Haus lebt (House Lives)
The collective consists of researchers and practitioners from multiple disciplines ranging from art and architecture to photography and writing. We investigate the revitalization of urban wastelands, redensification and adaptive reuse through artistic research, alternative planning methods and performative productions.
Simon Brugner is an artist and photographer with a spatial interest in research based art books, book editing, film making and curating. He has been the artistic director of the haus lebt Festival for the last years. Kateřina Kunzová is architect trained in Brno, Porto and Vienna currently working on her thesis project at the Academy of Fine Arts. She is specialized in urban interventions, housing and residential typologies and architecture workshops for next generation. Simon Oberhammer is an architect and researcher who's has lead several artistic research and exhibition projects and has experience in renovation, material practice, set design and adaptive reuse.
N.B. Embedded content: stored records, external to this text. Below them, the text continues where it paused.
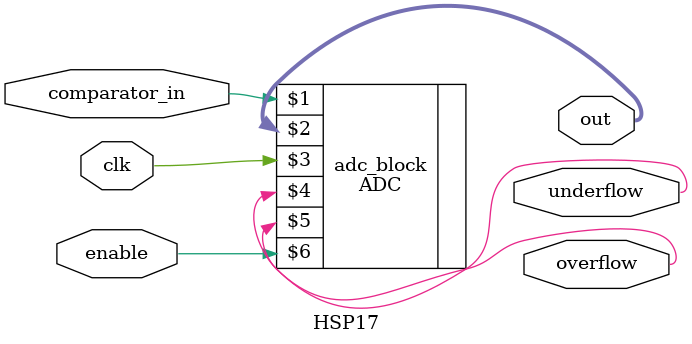
<source format=v>
module HSP17 (
	comparator_in,
	out,
	clk,
	underflow,
	overflow,
	enable
);

parameter RESOLUTION = 8;
parameter CLK_FREQUENCY = 50000000;

output wire [RESOLUTION-1:0] out;
input wire comparator_in;
input wire clk;
output wire underflow;
output wire overflow;
input wire enable;
	
ADC #(.RESOLUTION(RESOLUTION)) adc_block(
	comparator_in,
	out,
	clk,
	underflow,
	overflow,
	enable
);

endmodule

</source>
The project investigates how to turn a protected urban ruin in a structural weak area into a cultural center. It as well tells the story how urban sprawl has extinguished small town city centers and disconnected their public life. We search for alternative forms of thinking, planning, building and revitalizing those spaces creating potentials for a collective dialogue with the city and the building itself.
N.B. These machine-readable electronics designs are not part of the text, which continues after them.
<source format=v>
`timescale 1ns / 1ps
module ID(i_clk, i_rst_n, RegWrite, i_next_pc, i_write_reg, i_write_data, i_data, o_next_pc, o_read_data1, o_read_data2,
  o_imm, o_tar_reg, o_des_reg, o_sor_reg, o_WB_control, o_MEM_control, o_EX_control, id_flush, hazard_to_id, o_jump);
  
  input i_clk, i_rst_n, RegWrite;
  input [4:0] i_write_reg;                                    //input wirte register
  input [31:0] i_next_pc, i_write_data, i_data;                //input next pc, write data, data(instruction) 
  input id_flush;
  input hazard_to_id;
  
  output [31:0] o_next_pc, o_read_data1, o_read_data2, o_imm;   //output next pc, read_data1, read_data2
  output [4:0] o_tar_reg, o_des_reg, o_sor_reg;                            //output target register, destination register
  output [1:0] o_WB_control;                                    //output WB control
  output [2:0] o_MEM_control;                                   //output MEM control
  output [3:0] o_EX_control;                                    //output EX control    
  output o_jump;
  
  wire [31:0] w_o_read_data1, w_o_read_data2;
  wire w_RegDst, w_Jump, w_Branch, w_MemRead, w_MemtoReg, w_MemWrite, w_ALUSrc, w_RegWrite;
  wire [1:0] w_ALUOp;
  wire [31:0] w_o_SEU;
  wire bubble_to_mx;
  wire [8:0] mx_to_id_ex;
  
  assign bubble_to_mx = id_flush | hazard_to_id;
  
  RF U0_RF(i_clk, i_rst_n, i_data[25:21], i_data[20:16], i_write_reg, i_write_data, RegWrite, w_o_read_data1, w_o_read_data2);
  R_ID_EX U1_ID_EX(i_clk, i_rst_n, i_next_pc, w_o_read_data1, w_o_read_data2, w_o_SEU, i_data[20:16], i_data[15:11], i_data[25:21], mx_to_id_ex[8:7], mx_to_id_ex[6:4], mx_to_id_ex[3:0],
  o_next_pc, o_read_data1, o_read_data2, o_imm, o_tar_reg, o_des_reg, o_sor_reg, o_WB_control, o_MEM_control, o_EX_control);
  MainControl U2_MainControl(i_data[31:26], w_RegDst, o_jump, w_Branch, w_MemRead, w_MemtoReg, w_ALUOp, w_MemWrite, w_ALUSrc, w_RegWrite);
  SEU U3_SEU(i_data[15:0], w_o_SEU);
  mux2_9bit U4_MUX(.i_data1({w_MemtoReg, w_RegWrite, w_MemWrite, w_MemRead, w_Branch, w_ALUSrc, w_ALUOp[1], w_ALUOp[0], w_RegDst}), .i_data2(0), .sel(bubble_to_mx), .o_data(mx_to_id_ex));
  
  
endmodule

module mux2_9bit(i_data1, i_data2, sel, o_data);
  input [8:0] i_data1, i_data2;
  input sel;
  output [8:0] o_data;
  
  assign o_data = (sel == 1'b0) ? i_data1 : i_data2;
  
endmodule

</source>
We do this with a savage mind and investigate a "savage heritage" (and future) of place and building.
We act as engineers and bricoleurs at the same time and gather material,(hi)stories and structures to form an active dialogue. The project is developed parallel as an architectural project and a temporary festival to do so.
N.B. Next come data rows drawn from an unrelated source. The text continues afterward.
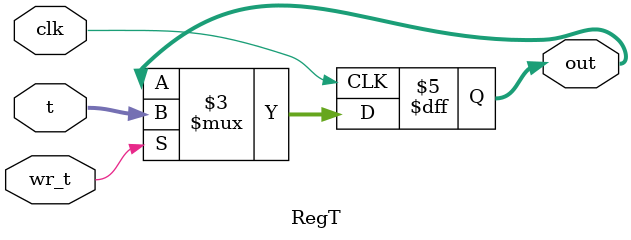
<source format=v>
module RegA (input clk,wr_a ,input [15:0]a, output reg[15:0]out);
always @(posedge clk)
begin
if (wr_a==1)
begin
  out<=a;
  end
end
endmodule

module RegT (input clk ,wr_t,input [15:0]t, output reg [15:0]out);
always @(posedge clk)
begin
if (wr_t==1)
begin
  out<=t;
  end
end
endmodule
</source>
As part of the Haus lebt (House Lives) project, the landmark Baroque cloth cutter’s—and later baker’s—house at Michaeligasse 10 in Hartberg is being opened to the public. Each year the house is transformed into a cultural center with an extensive program, a utopian excavation, and a Baroque courtyard with café. Following the initial opening of the house in 2021, research and planning results have been transformed in different kinds of constructions and narrations. The removal of architectural layers has revealed details and volumes from different centuries. Walk-through sculptural installations using reclaimed building materials enhance the revealed spaces. Visitors embark on a journey—not following any linear history but sweeping against the grain—through the layers of time.
Haus lebt is in cooperation with several local communities and institutions and has been in the parallel program of steirischer herbst.